Pipeline Processing: Group framing codes enable efficient routing of primitive groups to different processors without parsing individual elements, supporting high-bandwidth applications.

Error Recovery: Cold start mechanisms enable graceful recovery from parsing errors without losing buffered data.

Trade-offs

Alignment Overhead: The 24-bit alignment constraint requires pre-padding, which adds a small amount of overhead compared to naive encodings. However, this overhead is minimal (typically 0-2 bytes) and is offset by the elimination of delimiter characters and the efficiency gains from self-framing.

Code Table Complexity: Supporting multiple code tables for different primitive types adds implementation complexity compared to simpler encoding schemes. However, this complexity is encapsulated in the CESR specification and implementations, not exposed to protocol designers.

Learning Curve: Developers must understand CESR's code table architecture and alignment constraints, which differs from familiar encodings like JSON or Protocol Buffers. However, once understood, CESR provides significant advantages for cryptographic protocols.
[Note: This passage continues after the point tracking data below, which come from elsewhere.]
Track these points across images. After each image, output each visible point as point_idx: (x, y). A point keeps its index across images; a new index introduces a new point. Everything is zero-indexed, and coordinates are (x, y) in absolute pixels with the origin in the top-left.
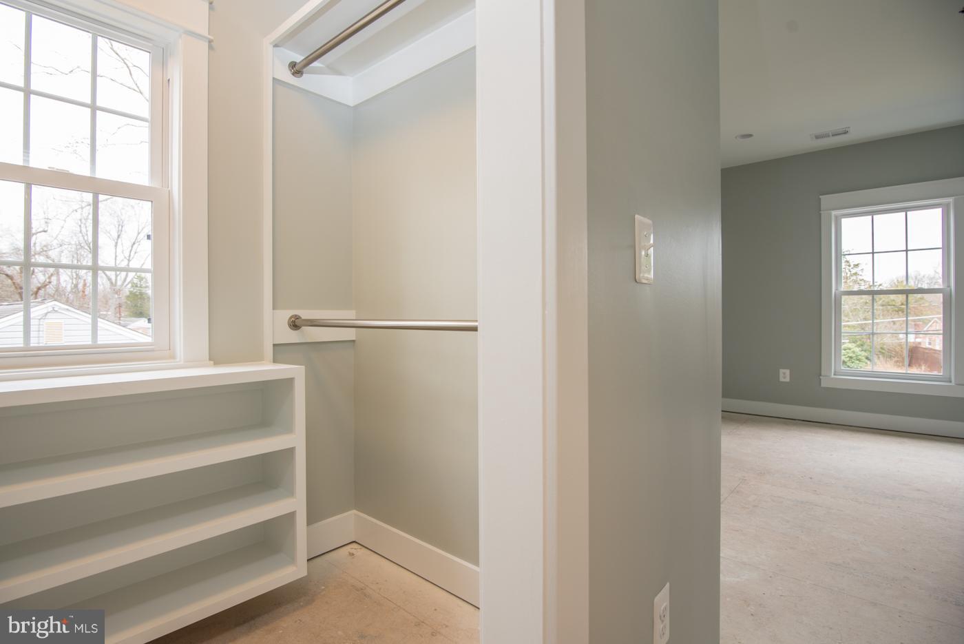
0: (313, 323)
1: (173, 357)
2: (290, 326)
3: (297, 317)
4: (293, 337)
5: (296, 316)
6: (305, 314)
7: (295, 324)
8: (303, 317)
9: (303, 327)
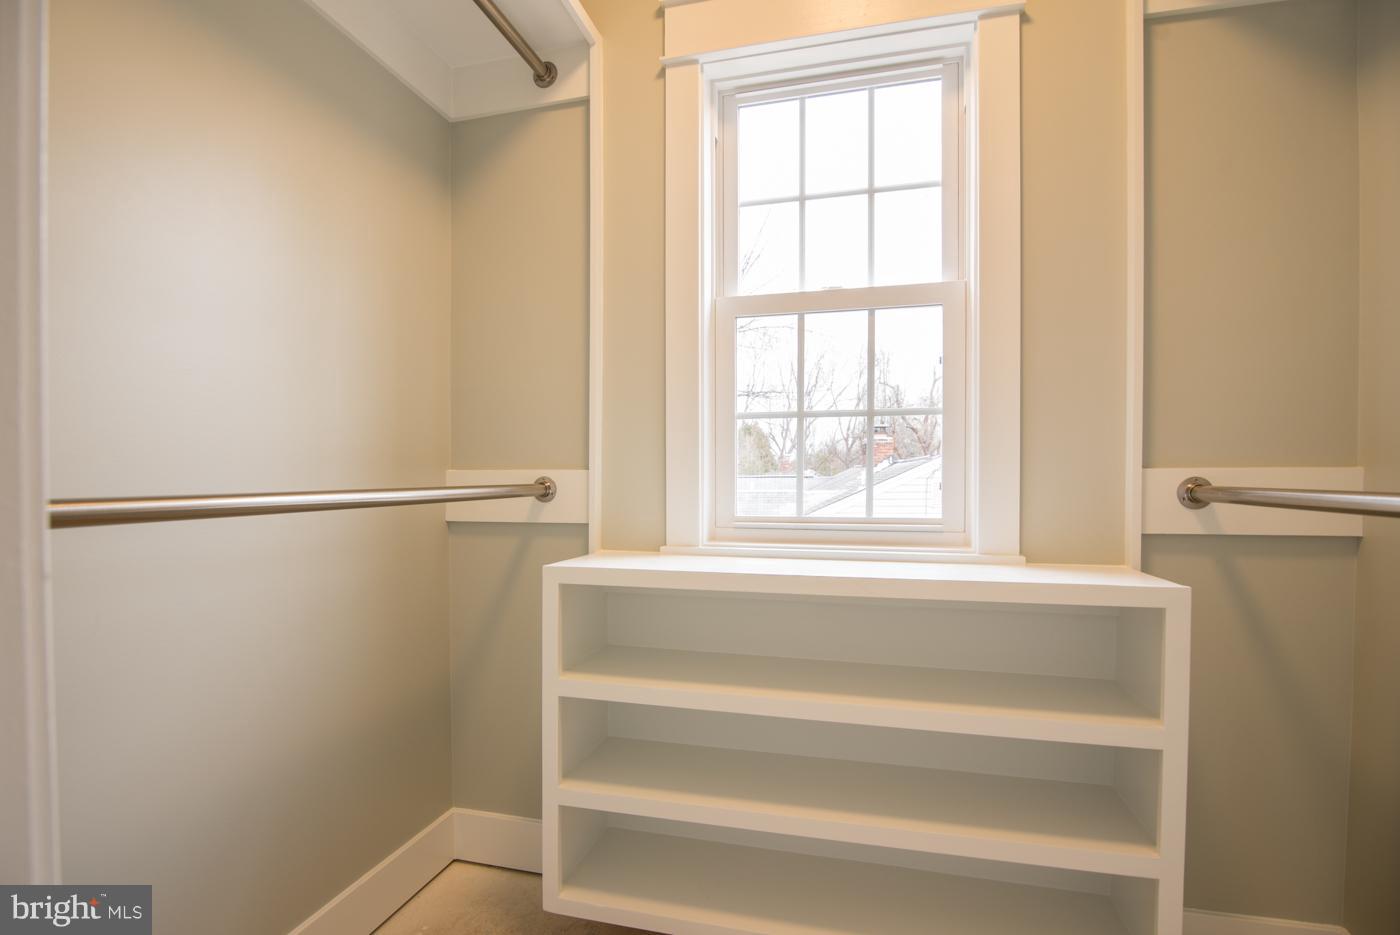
0: (1236, 497)
1: (967, 544)
2: (1182, 500)
3: (1199, 483)
4: (1189, 522)
5: (1196, 479)
6: (1218, 476)
7: (1195, 496)
8: (1215, 483)
9: (1215, 506)
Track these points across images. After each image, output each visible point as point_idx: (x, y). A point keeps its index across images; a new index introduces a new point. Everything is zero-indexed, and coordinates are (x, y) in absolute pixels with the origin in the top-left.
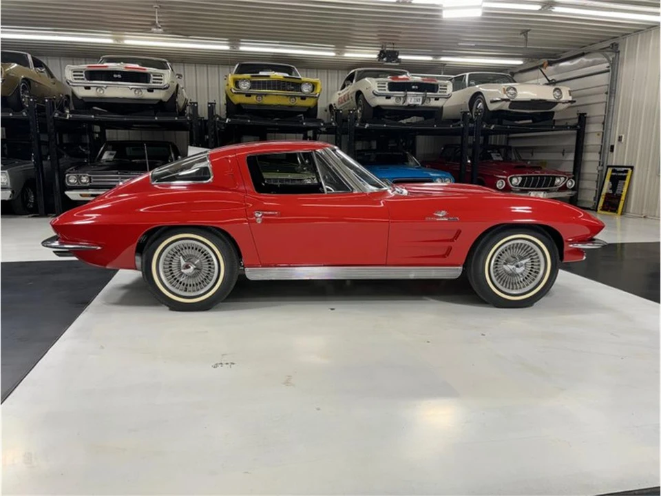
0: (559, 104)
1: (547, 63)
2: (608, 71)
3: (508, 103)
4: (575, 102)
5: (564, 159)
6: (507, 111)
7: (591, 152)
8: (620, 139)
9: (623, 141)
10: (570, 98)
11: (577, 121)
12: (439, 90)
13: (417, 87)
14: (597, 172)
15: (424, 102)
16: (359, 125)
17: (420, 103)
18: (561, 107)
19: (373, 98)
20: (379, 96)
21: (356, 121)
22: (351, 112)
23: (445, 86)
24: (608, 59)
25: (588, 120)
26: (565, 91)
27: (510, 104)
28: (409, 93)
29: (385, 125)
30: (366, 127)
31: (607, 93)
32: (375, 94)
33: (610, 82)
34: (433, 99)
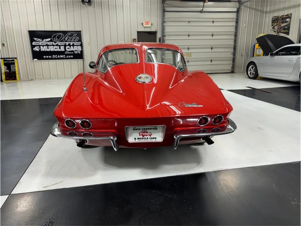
8: (3, 45)
9: (5, 46)
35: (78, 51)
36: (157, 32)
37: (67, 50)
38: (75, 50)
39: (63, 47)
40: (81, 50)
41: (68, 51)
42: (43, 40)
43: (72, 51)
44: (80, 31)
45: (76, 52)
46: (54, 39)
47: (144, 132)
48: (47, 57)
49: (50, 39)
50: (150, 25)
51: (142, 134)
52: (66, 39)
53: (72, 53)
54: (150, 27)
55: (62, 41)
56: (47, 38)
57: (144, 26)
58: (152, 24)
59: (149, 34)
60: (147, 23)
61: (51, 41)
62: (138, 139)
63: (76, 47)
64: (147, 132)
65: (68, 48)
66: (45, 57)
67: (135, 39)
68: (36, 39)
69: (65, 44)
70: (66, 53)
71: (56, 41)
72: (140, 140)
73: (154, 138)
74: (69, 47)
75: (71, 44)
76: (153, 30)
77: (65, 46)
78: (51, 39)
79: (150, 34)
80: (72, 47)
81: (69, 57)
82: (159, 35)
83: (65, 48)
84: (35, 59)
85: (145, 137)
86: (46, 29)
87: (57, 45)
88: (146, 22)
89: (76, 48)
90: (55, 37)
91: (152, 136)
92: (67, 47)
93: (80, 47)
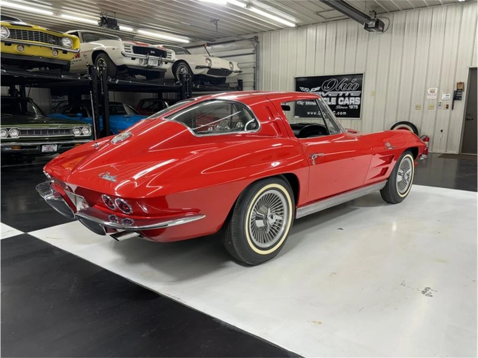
1: (206, 44)
2: (254, 53)
3: (207, 70)
4: (241, 72)
6: (205, 76)
10: (239, 69)
11: (237, 85)
12: (168, 56)
13: (153, 52)
15: (159, 65)
16: (112, 80)
17: (157, 65)
18: (233, 74)
19: (121, 58)
20: (126, 56)
21: (109, 77)
22: (104, 68)
23: (170, 53)
24: (254, 46)
25: (244, 84)
26: (235, 64)
27: (209, 71)
28: (150, 56)
29: (130, 82)
30: (117, 83)
31: (254, 68)
32: (124, 55)
33: (255, 61)
34: (164, 63)
35: (355, 105)
37: (340, 103)
38: (351, 104)
39: (335, 99)
40: (359, 103)
41: (340, 105)
42: (310, 90)
43: (346, 105)
44: (362, 74)
45: (351, 107)
46: (325, 87)
48: (312, 113)
49: (319, 88)
52: (341, 87)
53: (346, 108)
55: (335, 90)
56: (315, 87)
61: (320, 90)
63: (353, 98)
65: (341, 101)
66: (308, 113)
67: (461, 83)
68: (303, 88)
69: (339, 94)
70: (338, 107)
71: (326, 90)
74: (342, 99)
75: (347, 95)
77: (338, 97)
78: (321, 88)
80: (347, 99)
81: (341, 113)
83: (337, 101)
84: (296, 117)
86: (316, 73)
87: (327, 96)
89: (352, 100)
90: (325, 85)
92: (340, 99)
93: (359, 98)
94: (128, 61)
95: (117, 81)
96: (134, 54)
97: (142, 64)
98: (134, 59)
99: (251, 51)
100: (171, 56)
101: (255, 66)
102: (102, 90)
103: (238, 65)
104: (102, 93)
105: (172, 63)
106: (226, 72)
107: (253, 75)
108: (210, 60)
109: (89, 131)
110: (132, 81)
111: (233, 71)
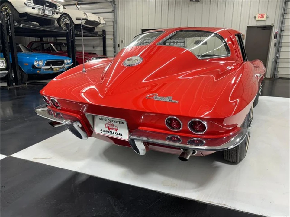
0: (101, 24)
1: (77, 4)
2: (113, 12)
4: (106, 24)
5: (94, 50)
6: (83, 25)
7: (108, 47)
8: (122, 42)
9: (123, 42)
10: (104, 22)
11: (102, 33)
12: (58, 9)
13: (48, 4)
14: (113, 55)
15: (52, 15)
16: (17, 25)
17: (51, 15)
18: (100, 26)
19: (24, 7)
20: (28, 6)
21: (15, 21)
22: (11, 14)
23: (60, 7)
24: (113, 6)
25: (106, 33)
26: (102, 18)
27: (86, 22)
28: (46, 7)
29: (31, 26)
30: (21, 26)
31: (113, 22)
32: (26, 5)
33: (114, 17)
34: (56, 13)
36: (273, 26)
47: (110, 125)
50: (264, 19)
51: (108, 127)
54: (265, 21)
55: (168, 39)
57: (257, 20)
58: (267, 17)
59: (262, 29)
60: (262, 16)
62: (104, 131)
63: (180, 44)
64: (113, 125)
67: (243, 35)
72: (106, 132)
73: (120, 134)
74: (173, 44)
75: (175, 42)
76: (268, 23)
79: (264, 29)
80: (175, 44)
82: (275, 30)
85: (111, 130)
86: (156, 27)
88: (260, 15)
91: (118, 132)
93: (183, 44)
94: (29, 10)
95: (21, 25)
96: (33, 4)
97: (40, 13)
98: (33, 8)
99: (111, 10)
100: (60, 8)
101: (114, 21)
102: (10, 31)
103: (103, 19)
104: (10, 34)
105: (61, 14)
106: (96, 24)
107: (113, 26)
108: (86, 14)
109: (3, 64)
110: (32, 26)
111: (100, 23)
Limited Extensibility: Adding new primitive types requires updating code tables and potentially coordinating across implementations. However, CESR's design includes extensibility mechanisms through version codes and reserved code spaces.

Self-framing represents a fundamental architectural choice in CESR that enables its unique combination of human readability, compact binary representation, and efficient stream processing—properties essential for KERI's decentralized key management infrastructure.